* Problem statement *
Could you filter the data below down to the lines that hold the word "which"?

===== Information shown =====

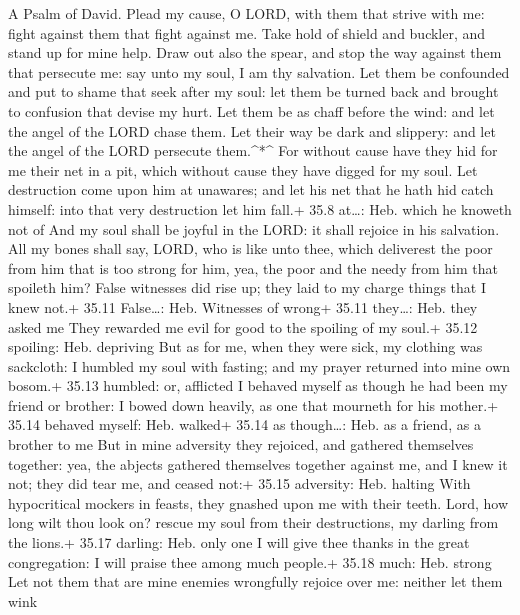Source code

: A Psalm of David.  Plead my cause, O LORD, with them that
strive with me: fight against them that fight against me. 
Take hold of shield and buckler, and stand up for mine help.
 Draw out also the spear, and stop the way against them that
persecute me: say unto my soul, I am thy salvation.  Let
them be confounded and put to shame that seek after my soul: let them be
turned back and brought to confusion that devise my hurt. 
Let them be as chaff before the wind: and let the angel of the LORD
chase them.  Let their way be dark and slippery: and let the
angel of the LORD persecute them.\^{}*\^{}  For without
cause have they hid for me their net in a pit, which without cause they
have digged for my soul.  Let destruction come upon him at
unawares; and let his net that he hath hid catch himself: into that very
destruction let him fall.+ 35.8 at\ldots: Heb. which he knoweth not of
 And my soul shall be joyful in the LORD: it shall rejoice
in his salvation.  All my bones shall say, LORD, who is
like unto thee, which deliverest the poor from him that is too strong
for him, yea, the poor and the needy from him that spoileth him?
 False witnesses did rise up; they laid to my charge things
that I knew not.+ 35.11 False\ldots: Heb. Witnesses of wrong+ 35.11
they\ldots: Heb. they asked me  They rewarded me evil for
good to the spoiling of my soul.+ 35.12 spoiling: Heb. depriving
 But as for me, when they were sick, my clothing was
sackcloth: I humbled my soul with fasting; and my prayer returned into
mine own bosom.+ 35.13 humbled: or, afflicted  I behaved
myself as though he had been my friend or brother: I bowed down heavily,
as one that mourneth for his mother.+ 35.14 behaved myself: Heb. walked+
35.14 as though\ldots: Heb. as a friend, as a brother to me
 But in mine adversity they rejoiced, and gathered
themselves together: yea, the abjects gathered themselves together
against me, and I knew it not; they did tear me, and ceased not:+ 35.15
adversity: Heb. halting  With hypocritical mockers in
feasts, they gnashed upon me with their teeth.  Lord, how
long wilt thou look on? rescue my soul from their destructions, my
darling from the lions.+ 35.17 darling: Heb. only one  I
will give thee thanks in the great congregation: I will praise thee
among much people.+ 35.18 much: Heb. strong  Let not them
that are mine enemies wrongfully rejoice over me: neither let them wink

=====

* Finished exercise *
cause have they hid for me their net in a pit, which without cause they
destruction let him fall.+ 35.8 at\ldots: Heb. which he knoweth not of
like unto thee, which deliverest the poor from him that is too strong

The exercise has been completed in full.